By assembling in such a process, the gap (play) required for inserting the roller bearing between the bearing housing and the rotating shaft is no longer required. Therefore, a high-speed spindle motor having no backlash between the bearing housing, the roller bearing, and the rotary shaft can be configured.
Therefore, the problem of the shaft runout and surface runout of the rotor, which has been inevitably caused by the play, is solved. Also, Retainer 1
Since the back surfaces 11C of the first roller holding portions 11a and 11b are formed in an arc shape in the axial direction, it is possible to easily insert the rollers and to reduce frictional resistance during rotation.

[Brief description of the drawings]

FIG. 1 is a sectional view of an essential part showing a first embodiment of the present invention;

FIG. 2 is a plan sectional view showing a bearing housing part of a section taken along line CC of FIG. 1;

FIG. 3 is an enlarged sectional view of a main part showing a retainer and rollers of FIG. 1;

FIG. 4 is a sectional view showing a second embodiment.

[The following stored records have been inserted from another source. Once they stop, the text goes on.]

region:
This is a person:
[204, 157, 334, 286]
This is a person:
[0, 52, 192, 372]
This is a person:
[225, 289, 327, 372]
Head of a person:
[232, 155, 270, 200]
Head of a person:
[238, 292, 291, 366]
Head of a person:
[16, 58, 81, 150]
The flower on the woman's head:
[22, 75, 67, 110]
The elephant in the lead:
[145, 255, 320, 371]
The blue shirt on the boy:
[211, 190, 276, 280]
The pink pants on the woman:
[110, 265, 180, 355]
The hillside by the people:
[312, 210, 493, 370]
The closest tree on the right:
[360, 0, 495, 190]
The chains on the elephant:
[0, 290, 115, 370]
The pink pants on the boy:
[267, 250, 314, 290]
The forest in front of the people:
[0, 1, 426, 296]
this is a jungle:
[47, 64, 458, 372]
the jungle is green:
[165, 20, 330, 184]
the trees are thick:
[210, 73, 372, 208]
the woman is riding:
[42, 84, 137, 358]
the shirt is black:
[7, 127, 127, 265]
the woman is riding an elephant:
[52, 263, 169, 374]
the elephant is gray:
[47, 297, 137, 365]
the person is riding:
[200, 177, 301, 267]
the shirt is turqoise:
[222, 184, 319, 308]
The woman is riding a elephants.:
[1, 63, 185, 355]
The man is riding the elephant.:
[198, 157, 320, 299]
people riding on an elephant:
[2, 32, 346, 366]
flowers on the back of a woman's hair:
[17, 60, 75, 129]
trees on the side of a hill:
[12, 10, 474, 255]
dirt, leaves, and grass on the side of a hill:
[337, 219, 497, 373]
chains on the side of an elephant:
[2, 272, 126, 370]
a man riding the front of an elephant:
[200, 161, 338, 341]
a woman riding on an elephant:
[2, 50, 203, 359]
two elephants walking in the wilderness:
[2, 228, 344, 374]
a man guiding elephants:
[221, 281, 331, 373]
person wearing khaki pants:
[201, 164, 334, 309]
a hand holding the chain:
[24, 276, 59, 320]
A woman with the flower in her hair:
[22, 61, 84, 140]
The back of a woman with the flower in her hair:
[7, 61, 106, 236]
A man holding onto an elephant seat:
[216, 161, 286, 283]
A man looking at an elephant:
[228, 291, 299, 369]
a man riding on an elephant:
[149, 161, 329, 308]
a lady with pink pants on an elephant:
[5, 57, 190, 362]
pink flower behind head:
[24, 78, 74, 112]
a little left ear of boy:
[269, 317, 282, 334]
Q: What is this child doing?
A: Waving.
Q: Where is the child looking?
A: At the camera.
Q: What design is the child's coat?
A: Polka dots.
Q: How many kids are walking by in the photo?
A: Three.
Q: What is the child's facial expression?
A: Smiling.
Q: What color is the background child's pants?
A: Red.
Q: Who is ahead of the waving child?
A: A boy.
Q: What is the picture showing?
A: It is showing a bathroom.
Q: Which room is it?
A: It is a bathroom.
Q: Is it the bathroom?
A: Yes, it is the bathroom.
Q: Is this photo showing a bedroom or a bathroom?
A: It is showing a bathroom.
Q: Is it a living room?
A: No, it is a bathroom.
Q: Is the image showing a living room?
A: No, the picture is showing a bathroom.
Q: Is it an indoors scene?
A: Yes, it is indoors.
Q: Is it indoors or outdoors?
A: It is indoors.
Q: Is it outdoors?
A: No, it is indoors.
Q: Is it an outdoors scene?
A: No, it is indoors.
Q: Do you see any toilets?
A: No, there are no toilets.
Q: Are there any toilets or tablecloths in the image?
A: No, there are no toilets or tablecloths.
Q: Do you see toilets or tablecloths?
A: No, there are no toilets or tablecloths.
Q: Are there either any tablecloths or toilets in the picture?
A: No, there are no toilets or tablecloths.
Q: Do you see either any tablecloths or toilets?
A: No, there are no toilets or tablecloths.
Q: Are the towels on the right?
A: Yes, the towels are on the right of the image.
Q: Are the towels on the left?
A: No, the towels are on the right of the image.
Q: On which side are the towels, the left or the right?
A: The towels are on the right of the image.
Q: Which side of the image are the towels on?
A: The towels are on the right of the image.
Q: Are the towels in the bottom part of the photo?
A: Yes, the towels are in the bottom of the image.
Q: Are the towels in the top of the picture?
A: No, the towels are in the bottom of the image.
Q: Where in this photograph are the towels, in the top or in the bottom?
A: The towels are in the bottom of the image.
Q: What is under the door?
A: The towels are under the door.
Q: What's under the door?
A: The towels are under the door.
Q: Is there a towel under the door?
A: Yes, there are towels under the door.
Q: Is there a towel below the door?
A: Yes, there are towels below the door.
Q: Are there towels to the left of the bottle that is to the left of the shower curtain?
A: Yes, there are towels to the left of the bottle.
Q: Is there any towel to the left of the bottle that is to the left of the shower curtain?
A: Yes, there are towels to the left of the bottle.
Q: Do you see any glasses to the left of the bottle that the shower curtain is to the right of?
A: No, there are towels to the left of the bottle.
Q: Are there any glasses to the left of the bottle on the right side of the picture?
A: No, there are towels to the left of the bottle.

FIG. 5 is a sectional plan view showing a conventional roller bearing.

[Explanation of symbols]

 DESCRIPTION OF SYMBOLS 1, 15 Bearing housing 2, 7 Rotating shaft 3 Roller bearing 4 Stator base 5 Stator core 6 Coil 8 Rotor case 9 Roller group in 1st row 10 Roller group in 2nd row 11 Retainer 12 Washer 14 Magnet

 ──────────────────────────────────────────────────続 き Continued on the front page F term (reference) 3J101 AA13 AA33 AA42 AA52 AA62 AA72 BA11 FA01 FA15 FA46 GA24 5H605 BB05 BB15 BB19 CC02 CC04 DD09 EB10 EB16 GG04 5H621 BB07 GA01 JK08 JK13 JK19

Claims (4)

[Claims] 1. A first row in which a bearing housing is implanted in a central portion of a stator base and a rotary shaft is provided inside the bearing housing, and the orbit revolves on a track at a first distance from a rotation center. And a second row of rollers that revolves on a trajectory at a second distance from the center of rotation to support the rotating shaft. 2. The high-speed spindle motor according to claim 1, wherein the first group of rollers and the second group of rollers are positioned by a retainer made of resin. 3. The trajectory at a first distance from the rotation center is defined as an outer peripheral surface of the rotation shaft, and the trajectory at a second distance from the rotation center is defined as an inner peripheral surface of the bearing housing. Alternatively, the high-speed spindle motor according to claim 2. 4. A first row in which a bearing housing is implanted in a central portion of a stator base, a rotating shaft is provided inside the bearing housing, and the rotating shaft revolves on a track at a first distance from the center of rotation. In the method for manufacturing a spindle motor supported by a group of rollers and a group of rollers that revolves on a track at a second distance from the center of rotation, the retainer and the rotating shaft are loosely fitted inside the bearing housing. A method for manufacturing a high-speed spindle motor, comprising: a first step; and a second step of inserting a roller into a roller holding portion of a loosely fitted retainer.